Keywords: SAST, static analysis, security scanner, vulnerability scanner, SCA, software composition analysis, secret scanning, secret detection, taint analysis, SARIF, DevSecOps, AppSec, CI/CD security, code scanning, npm audit alternative, Semgrep alternative, Snyk alternative, dependency CVE scanner, IaC scanning.

Install

npm install -g sastai
# or, if your global npm prefix is root-owned:
sudo npm install -g sastai

sastai .                                   # scan the current directory
sastai ./src --fail-on high                # gate CI on high+ findings
npx sastai .                               # no global install

On first use, sastai detects your OS + CPU architecture (Windows / Linux / macOS, x64 & arm64), downloads the matching native engine from insom.ai, verifies it with SHA-256, caches it under ~/.insom/engine, and auto-updates once a day.
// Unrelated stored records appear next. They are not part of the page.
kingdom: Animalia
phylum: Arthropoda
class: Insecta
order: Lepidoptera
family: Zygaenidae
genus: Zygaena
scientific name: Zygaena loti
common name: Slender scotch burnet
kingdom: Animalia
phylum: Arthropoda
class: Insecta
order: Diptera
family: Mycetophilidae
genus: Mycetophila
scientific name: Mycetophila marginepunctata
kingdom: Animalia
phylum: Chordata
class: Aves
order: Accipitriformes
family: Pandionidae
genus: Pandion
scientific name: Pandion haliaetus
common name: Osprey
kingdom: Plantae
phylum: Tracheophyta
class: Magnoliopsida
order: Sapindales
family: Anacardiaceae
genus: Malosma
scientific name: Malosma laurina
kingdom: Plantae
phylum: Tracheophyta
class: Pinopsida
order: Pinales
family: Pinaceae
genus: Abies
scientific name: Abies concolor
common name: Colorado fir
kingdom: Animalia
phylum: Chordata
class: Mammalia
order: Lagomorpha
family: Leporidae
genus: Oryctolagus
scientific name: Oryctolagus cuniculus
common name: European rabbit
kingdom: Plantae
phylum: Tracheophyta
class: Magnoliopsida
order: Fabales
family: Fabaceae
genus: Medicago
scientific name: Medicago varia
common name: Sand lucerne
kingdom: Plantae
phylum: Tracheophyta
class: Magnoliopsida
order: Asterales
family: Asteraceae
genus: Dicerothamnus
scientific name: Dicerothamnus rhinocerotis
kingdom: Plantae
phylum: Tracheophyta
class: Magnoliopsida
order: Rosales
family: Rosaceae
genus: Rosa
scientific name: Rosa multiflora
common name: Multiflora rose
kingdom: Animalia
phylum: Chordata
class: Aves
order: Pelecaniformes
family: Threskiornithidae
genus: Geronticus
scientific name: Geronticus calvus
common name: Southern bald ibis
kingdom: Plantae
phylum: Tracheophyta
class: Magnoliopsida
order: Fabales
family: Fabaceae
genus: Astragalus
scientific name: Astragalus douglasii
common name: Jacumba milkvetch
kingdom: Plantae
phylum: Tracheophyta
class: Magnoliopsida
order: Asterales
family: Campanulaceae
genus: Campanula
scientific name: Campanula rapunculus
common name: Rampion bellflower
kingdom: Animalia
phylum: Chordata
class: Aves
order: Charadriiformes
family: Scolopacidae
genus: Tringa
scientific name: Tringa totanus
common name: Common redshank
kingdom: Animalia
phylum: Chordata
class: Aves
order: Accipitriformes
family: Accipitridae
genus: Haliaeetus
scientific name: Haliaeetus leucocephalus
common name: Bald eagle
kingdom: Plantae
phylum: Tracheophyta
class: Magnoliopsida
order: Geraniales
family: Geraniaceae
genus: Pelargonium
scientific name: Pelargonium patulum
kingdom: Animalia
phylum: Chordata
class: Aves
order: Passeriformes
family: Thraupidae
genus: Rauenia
All arguments pass straight through to the engine — the same engine as the sast package on PyPI, the Docker image, the IDE plugins, and the CI Action.

What it scans

A single self-contained engine — no external tools shelled out (no Semgrep / Trivy / Bandit):

• Code vulnerabilities — native AST + cross-file taint across 16 languages (JavaScript, TypeScript, Python, Java, Go, Ruby, PHP, C, C++, C#, Rust, Kotlin, Scala, Swift, Lua, Shell): SQL injection, command injection, SSRF, XSS, path traversal, insecure deserialization.
• Secrets & API keys — 230+ vendor rule packs with live key validation (is the leaked key still active?).
• Vulnerable dependencies (SCA) — CVE matching across npm, pip, Maven, Go, Composer, Cargo (an npm audit superset).
• Vulnerable JS libraries — RetireJS-style detection of bundled jQuery / AngularJS / lodash / Bootstrap with known CVEs.
• CMS vulnerabilities — WordPress / Joomla / Drupal / Magento plugins, themes & core (~24,000 advisories).
• Web shells & malware — c99 / r57 / WSO / China Chopper signatures, obfuscated payloads, reverse shells.
• IaC misconfiguration — Terraform, Kubernetes, Docker, CloudFormation.
• Output: HTML, JSON, TXT, SARIF 2.1.0 (drops straight into GitHub code scanning), CI gating via --fail-on.

Commands

| Command | Description | |---|---| | sastai . | Scan the current directory | | sastai <path> | Scan a specific path | | sastai <git-url> | Clone + scan a remote repo (no manual clone) | | sastai . -f sarif -o out | Write a SARIF report into ./out | | sastai . --fail-on high | Exit non-zero on high+ findings (CI gating) | | sastai --version | Print the engine version | | sastai help | Show launcher help |

Use in CI (GitHub Actions)

- run: npm install -g sastai
- run: sastai . -f sarif -o out --fail-on high
- uses: github/codeql-action/upload-sarif@v3
  with: { sarif_file: out }

Also available as

• pip: pip install sast (PyPI)
• Homebrew: brew tap vulnz/sast && brew install sast
• Docker: docker run --rm -v "$PWD:/src" dominators/sast /src --fail-on high (Docker Hub · GHCR)
• VS Code / JetBrains / GitHub Action: insom.ai/en/plugin · SDLC pipeline

sastai is the npm twin of sast on PyPI — sastai . and sast . run the identical engine and flags.

License

UNLICENSED — proprietary. © CQR Cybersecurity LLC / insom.ai.